Professor Ian Hamilton reflects on the data emerging on the nation’s alcohol consumption during lockdown
Contrary to popular opinion we are not all in this together when it comes to the impact lockdown and the COVID-19 pandemic is having on our society. Rifts and inequality that existed prior to the virus have simply but unjustly been amplified. This divide is apparent in emerging data on alcohol consumption.
Alcohol Change UK commissioned a survey exploring the nation’s drinking habits prior to the pandemic and any changes in these since the virus begun.
In summary the survey found that those that were abstinent or drinking relatively modest amounts prior to lockdown continued to be teetotal or reduced further their modest intake of alcohol. This contrasts with the group who were drinking daily and now report they are consuming more alcohol since the pandemic began.1
Those people who have social and economic capital such as a supportive family and friend structure, are financially secure and are housed, are more likely to be trying a ‘dry COVID’. Lacking hope, having nowhere to live and suffering with poor mental health add to the risk of harmful alcohol consumption.2 As specialist alcohol services are unable to meet people face-to-face and most people who are alcohol dependent don’t recognise their problem, it is little wonder that many in the group of drinking more are in effect self-medicating. Alcohol doesn’t ask intrusive questions or have a waiting time for an appointment, overall it is widely available and more affordable than it’s ever been.
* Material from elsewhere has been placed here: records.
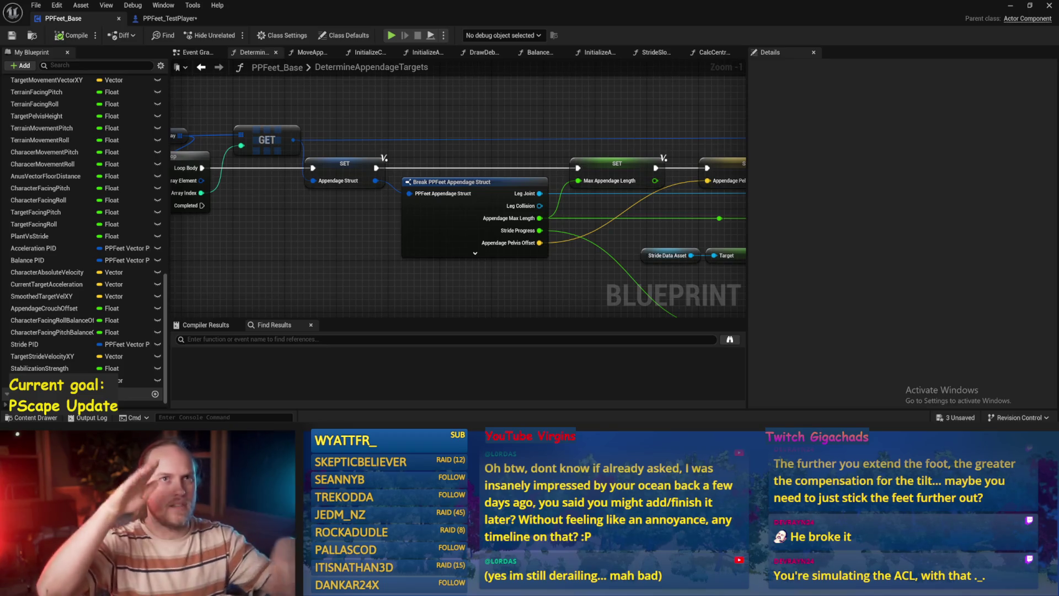
{"action": "mouse_move", "coordinate": [552, 291]}
{"action": "left_mouse_down"}
{"action": "mouse_move", "coordinate": [414, 229]}
{"action": "mouse_move", "coordinate": [497, 208]}
{"action": "left_mouse_up"}
{"action": "key", "text": "ctrl+s"}
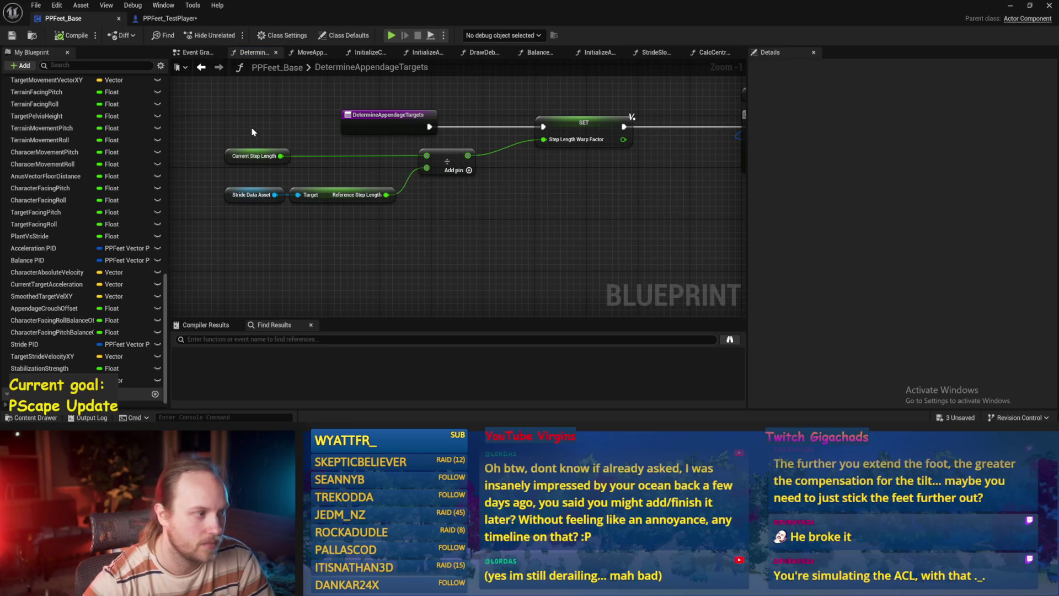
Step: Inspect the Current Step Length and Current Stride Movement Speed nodes, then compile the Blueprint
{"action": "left_click", "coordinate": [242, 159]}
{"action": "left_click", "coordinate": [502, 190]}
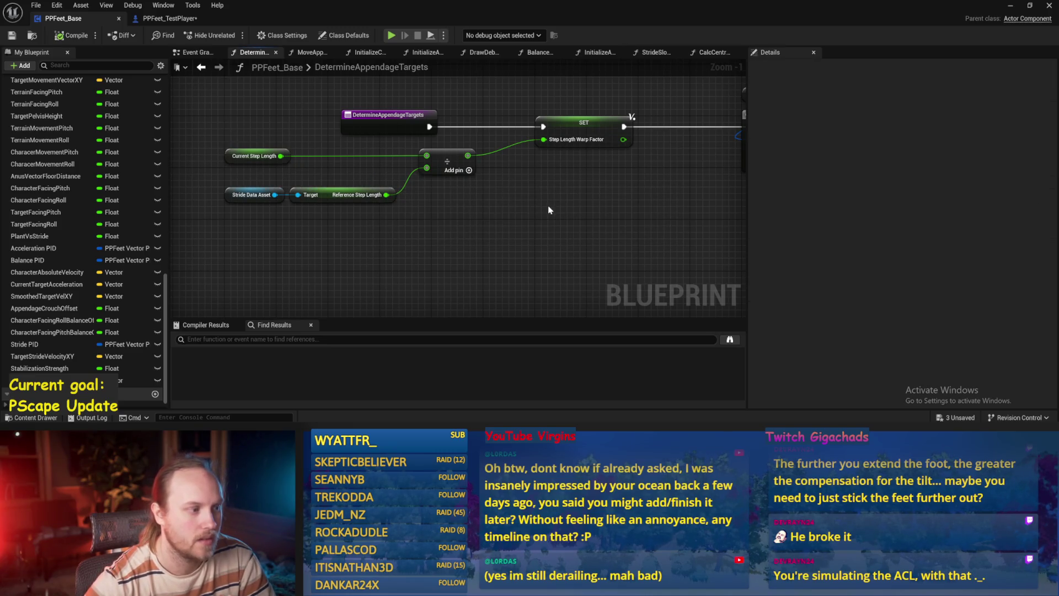
{"action": "left_click_drag", "start_coordinate": [549, 208], "coordinate": [408, 112]}
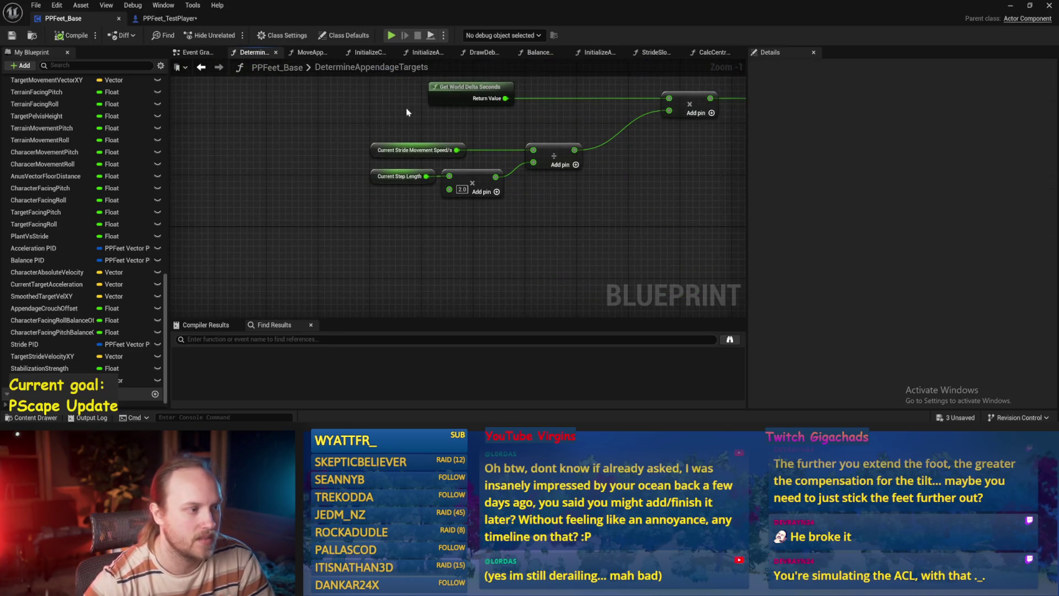
{"action": "left_click", "coordinate": [415, 152]}
{"action": "left_click", "coordinate": [491, 134]}
{"action": "left_click_drag", "start_coordinate": [491, 135], "coordinate": [441, 215]}
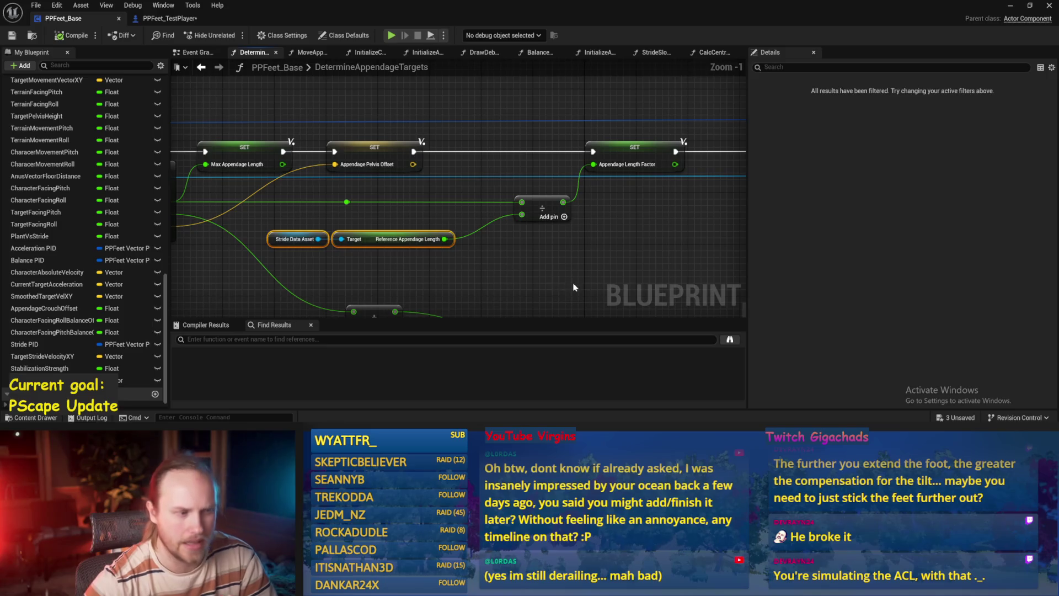
{"action": "scroll", "coordinate": [440, 215], "scroll_direction": "down", "scroll_amount": 3}
{"action": "left_click", "coordinate": [66, 34]}
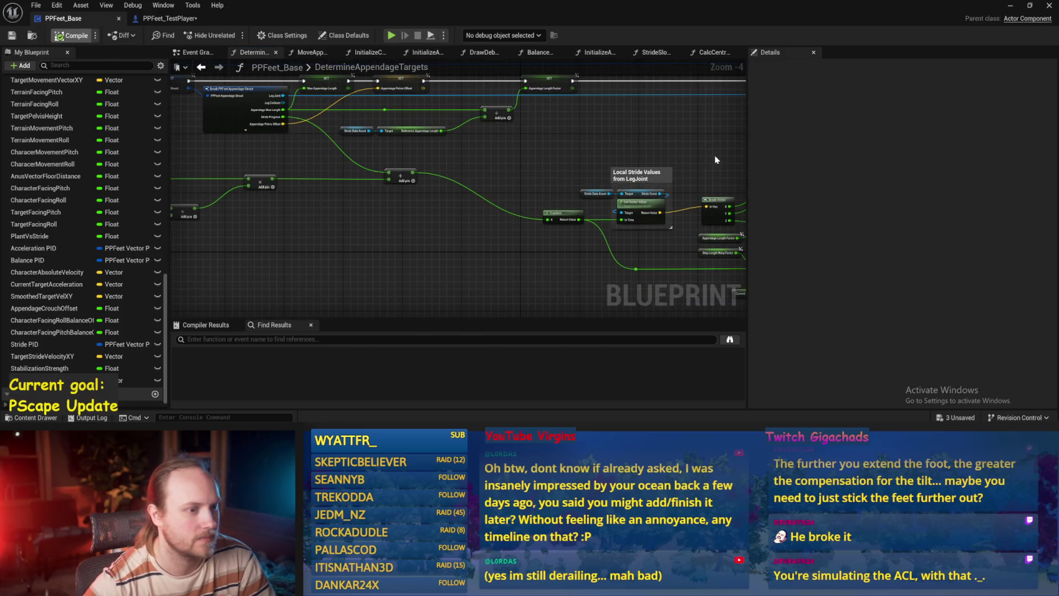
Step: Review the Local Stride Values, foot-tilt and leg-lift groups, then save the Blueprint
{"action": "mouse_move", "coordinate": [716, 160]}
{"action": "left_mouse_down"}
{"action": "mouse_move", "coordinate": [507, 116]}
{"action": "mouse_move", "coordinate": [326, 152]}
{"action": "left_mouse_up"}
Add to this the economic data for retail sales of alcohol and an interesting picture emerges. An additional £104 million was spent on alcohol towards the end of March.3 Much of that spend was on lager and other relatively low strength alcohol products but some sprits saw a significant uptick in sales including a 92.4% rise in the sale of rum. It is difficult to know how much of this rise in sales is due to the closing of pubs and restaurants so that people are no longer drinking out but consuming at home instead.
Home drinking brings its own risks, for example people tend to pour larger measures at home, in part as they have to estimate the quantity of a sprit in the absence of pre-calibrated measures that are used in pubs and restaurants.4 People have also been stockpiling alcohol, fearful that supplies will dry up. For some, having extra alcohol in the house won’t be a problem, for others it may prove too tempting and convenient; they risk drinking more and beyond the government’s low risk guidelines of fourteen units a week.
The daily briefings by the government on coronavirus would be an ideal opportunity to gently remind people about the recommended weekly alcohol unit intake and that people should aim to have two dry days in the week. So far that message hasn’t been communicated, perhaps because the government is keen to avoid adding further restrictions to people’s lives.